**Written problem a:** In the records below, extract every line that contains the string "Violin".

**Text:**
━━━━━━━━
A state appeals court late last week unanimously overturned the judgment obtained by Ross and Leslie McNeil against Dr. Milorad Ketchens, a move that is likely to bring a long-running legal battle to an abrupt halt. The appellate court’s decision also is expected to pull the plug on Ketchens’ March bankruptcy filing in which he sought to have almost all of the judgment discharged.

The three-judge appellate court panel, which heard oral arguments in the case on July 13, issued a July 29 ruling in which it did not rule on the merits of the case. Instead, it threw out the judgment against Ketchens on the grounds of res judicata, a legal doctrine barring continued litigation of a case involving the same issues and the same parties as one previously adjudicated.

Writing for the court, Justice John Turner concluded that the McNeils should have filed their trespass claim against Ketchens in their original 1998 litigation over the driveway instead of waiting until 2010.

“Nothing in the law prevented the McNeils from joining a trespass complaint in their (1998 litigation). ... The trial court ... could have determined who had superior title, if a trespass occurred and compensatory and punitive damages for the trespass. We find there is identity of a cause of action in the two cases that bars the McNeils from recovery under the theory of res judicata,” Turner wrote.

He was joined in the decision by Justices John Knetch and Thomas Harris Jr.

Perhaps the best explanation of res judicata in layman’s terms is that a litigant gets one bite of the apple in pursuing relief. A more lawyerly description is that the doctrine of res judicata “bars not only what was decided in the first action, but whatever could have been decided.”
━━━━━━━━
**The data:**
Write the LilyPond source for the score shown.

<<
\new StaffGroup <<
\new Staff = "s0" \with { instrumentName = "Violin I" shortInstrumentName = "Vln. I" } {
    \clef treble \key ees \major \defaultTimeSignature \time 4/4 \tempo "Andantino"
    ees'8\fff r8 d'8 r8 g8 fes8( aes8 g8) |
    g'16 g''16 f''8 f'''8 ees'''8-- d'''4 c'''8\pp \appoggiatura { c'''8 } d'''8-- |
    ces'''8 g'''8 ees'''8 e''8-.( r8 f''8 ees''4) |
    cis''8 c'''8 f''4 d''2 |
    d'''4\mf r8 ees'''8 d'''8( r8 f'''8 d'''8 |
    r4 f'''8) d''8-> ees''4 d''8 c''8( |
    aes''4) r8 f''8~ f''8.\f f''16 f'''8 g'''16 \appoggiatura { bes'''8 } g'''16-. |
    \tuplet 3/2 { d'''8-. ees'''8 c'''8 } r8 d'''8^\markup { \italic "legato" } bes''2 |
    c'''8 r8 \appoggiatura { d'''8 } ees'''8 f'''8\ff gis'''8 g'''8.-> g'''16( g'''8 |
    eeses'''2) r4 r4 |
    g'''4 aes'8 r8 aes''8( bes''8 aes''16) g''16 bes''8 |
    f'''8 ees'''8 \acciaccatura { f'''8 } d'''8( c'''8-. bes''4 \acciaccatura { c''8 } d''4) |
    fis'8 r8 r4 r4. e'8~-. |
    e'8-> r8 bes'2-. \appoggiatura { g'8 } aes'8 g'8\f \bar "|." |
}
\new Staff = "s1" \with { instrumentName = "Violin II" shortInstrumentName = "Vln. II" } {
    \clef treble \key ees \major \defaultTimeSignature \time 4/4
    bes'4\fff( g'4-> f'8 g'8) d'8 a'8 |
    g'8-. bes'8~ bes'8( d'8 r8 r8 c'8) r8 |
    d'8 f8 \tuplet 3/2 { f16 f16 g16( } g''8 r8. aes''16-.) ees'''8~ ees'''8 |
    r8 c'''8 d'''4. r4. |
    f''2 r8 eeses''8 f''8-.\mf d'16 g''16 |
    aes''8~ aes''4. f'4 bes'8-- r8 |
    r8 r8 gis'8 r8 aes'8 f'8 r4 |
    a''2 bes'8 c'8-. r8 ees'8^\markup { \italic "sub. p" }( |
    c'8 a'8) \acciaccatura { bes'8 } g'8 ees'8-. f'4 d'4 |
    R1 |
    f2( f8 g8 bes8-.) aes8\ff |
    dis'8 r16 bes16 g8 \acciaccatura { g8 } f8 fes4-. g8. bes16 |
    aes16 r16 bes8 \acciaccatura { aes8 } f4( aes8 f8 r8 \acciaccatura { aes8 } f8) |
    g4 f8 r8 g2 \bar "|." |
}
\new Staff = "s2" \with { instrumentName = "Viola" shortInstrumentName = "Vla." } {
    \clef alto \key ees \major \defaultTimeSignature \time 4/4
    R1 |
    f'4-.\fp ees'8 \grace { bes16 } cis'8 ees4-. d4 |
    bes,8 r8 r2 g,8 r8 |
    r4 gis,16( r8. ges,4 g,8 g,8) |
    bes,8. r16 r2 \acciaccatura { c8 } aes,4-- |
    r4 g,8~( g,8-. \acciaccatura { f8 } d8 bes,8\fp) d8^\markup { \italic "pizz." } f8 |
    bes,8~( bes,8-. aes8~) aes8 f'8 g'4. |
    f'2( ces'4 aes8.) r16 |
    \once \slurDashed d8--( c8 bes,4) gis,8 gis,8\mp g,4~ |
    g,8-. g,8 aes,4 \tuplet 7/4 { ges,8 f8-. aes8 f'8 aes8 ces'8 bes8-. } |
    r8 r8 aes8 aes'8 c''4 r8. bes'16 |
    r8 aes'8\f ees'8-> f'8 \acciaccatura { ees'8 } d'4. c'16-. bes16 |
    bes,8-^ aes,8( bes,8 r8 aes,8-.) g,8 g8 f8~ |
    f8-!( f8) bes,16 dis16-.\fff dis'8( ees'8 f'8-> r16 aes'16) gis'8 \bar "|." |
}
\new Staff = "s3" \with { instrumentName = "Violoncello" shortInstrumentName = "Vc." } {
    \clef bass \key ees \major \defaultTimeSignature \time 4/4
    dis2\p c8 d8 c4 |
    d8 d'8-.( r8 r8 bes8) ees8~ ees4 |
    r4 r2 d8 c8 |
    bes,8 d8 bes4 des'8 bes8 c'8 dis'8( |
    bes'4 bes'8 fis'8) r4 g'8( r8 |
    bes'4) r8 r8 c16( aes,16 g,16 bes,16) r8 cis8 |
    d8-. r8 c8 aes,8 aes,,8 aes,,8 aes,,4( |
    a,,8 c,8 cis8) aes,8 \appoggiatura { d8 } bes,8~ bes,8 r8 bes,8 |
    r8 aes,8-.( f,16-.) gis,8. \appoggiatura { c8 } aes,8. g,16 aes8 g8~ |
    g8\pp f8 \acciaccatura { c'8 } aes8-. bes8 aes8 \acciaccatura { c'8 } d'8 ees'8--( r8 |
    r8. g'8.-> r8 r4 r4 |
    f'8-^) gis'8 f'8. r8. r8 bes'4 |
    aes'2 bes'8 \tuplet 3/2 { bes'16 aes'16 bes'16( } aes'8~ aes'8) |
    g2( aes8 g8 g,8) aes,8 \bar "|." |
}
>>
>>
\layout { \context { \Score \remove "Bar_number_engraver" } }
━━━━━━━━
**Written problem b:** List every person mentioned by name in the text above about the appeals court ruling.

**Task answer a:**
\new Staff = "s0" \with { instrumentName = "Violin I" shortInstrumentName = "Vln. I" } {
\new Staff = "s1" \with { instrumentName = "Violin II" shortInstrumentName = "Vln. II" } {

**Task answer b:**
Ross McNeil
Leslie McNeil
Dr. Milorad Ketchens
Justice John Turner
Justice John Knetch
Justice Thomas Harris Jr.